Despite an unsettling period surrounding its former CEO and the naming of a new one, Yahoo is looking ahead by making a splash into the browser world with its new Axis plug-in.
Yahoo Axis aims to be smarter and faster than other browsers, the company said. The Axis plug-in enables users to enter their search, see and interact with visual results, all without ever leaving the page they are on. Axis integrates with a users favorite desktop browser and automatically connects their online experiences across multiple devices.
Axis is available for download across iOS devices and as a desktop plug-in for HTML5-enabled browsers. The new Yahoo Axis App is available for free from the App Store on iPhone, iPad and iPod touch or at www.iTunes.com/appstore/.
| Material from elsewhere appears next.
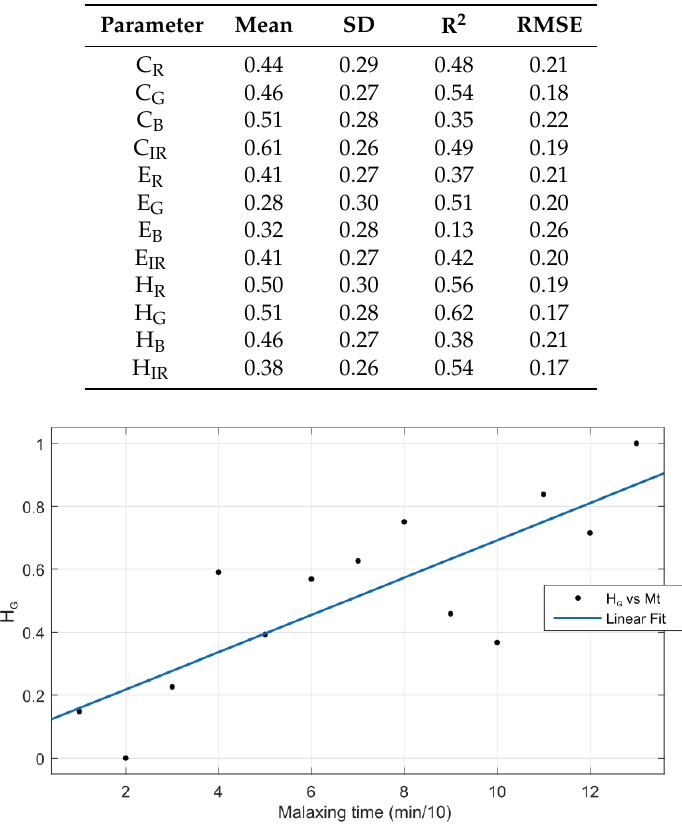
Figure 12. Homogeneity parameter in the green channel versus malaxing time.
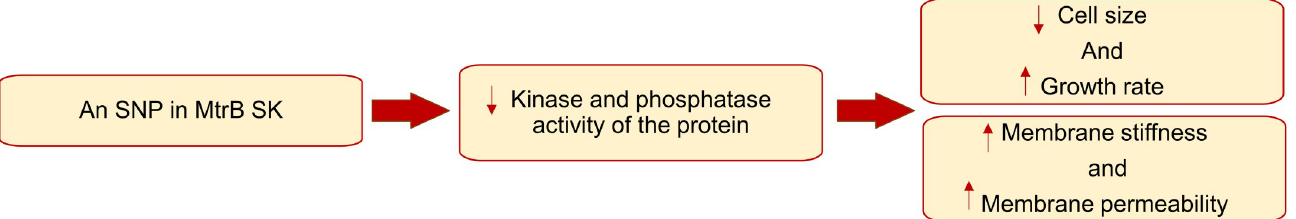
Fig 6. A schematic describing the downstream changes caused by the SNP in the MtrB SK via its altered signalling.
“Our search strategy is predicated on two core beliefsone, that people want answers, not links and two, that consumer-facing search is ripe for innovative disruption,” said Shashi Seth, senior vice president of Connections at Yahoo, in a statement. “With Axis, we have re-defined and re-architected the search and browse experience from the ground up.”
Axis gives people instant answers and visual previews so they can continuously discover and explore content without interruption. Axis’ sleek design keeps people moving forward rather than constantly returning to a page of endless blue links. Once on a search results site, Axis also lets people simply swipe or click to the next result. Because search results are saved on Yahoos servers, Axis also allows people to move seamlessly across devices. Upon downloading Axis, people can start a search on their computer, flip through the results while out on their iPhone, and finish the search at home on their iPad. Content can be easily shared by email, Pinterest and Twitter.
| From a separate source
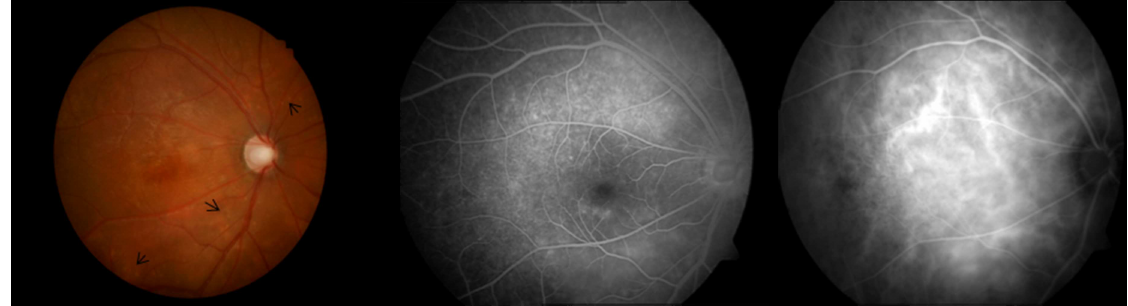
Fig 2. Images of a 22-year-oldmale patient. (2A) Fundus photographdemonstrating increasedcup-to-discratio, RPE irregularities in the macula and the surroundingretina, with yellow-white subretinaldeposits(black arrows). No obviousmacular edemawas observed. (2B) FFA showingpunctuateor patchedhyperfluorescence in the macula and the posterior retina. (2C) ICGA showingmarkedlydilated choroidalvessels in the posterior pole.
After signing in with Yahoo, Google or Facebook credentials, Axis centralizes online lives with a customizable Home Page that provides direct access to their favorite sites, saved articles and bookmarks across all devices where Axis has been downloaded.
A Yahoo blog post on Axis further described the personalization:
Axis also includes a personalized home page that contains your most recently visited sites, bookmarks and articles you plan to read later. This personalized home page stays with you across your desktop, iPad and iPhone, keeping whats important to you in one easy, centralized spot. No matter what device you started on, you can easily pick up where you left off when you switch devices.
On iPhone, iPad and iPod touch, Axis serves as a standalone mobile browser app. On the desktop, Axis is a browser plug-in that works with Firefox 7+, Safari v5+, Internet Explorer 9 and all versions of Chrome.
Axis is built on the Yahoo Cocktails mobile development platform, which is designed for creating personalized products that are built for connected devices first. Comprised of Mojito, an open source JavaScript MVC framework and Manhattan, a cloud-based hosted environment, Cocktails is a blend of open, standard Web technologies including HTML5, CSS3, JavaScript and Node.JS.
Yahoo’s move into the browser space comes on the heels of a period of turmoil where the company named Ross Levinsohn interim CEO after ousting former CEO Scott Thompson amid a scandal over his resume and educational background.
Meanwhile, Google is sitting pretty in the search space, with about 66 percent of the market. Microsofts Bing holds more than 15 percent and Yahoo has 13.5 percent. In the browser space, eWEEK recently reported that Googles Chrome squeaked ahead of Microsofts Internet Explorer for the full week of May 14 through 20, making it the worlds most popular browser for a full week for the first time, according to data from StatCounter.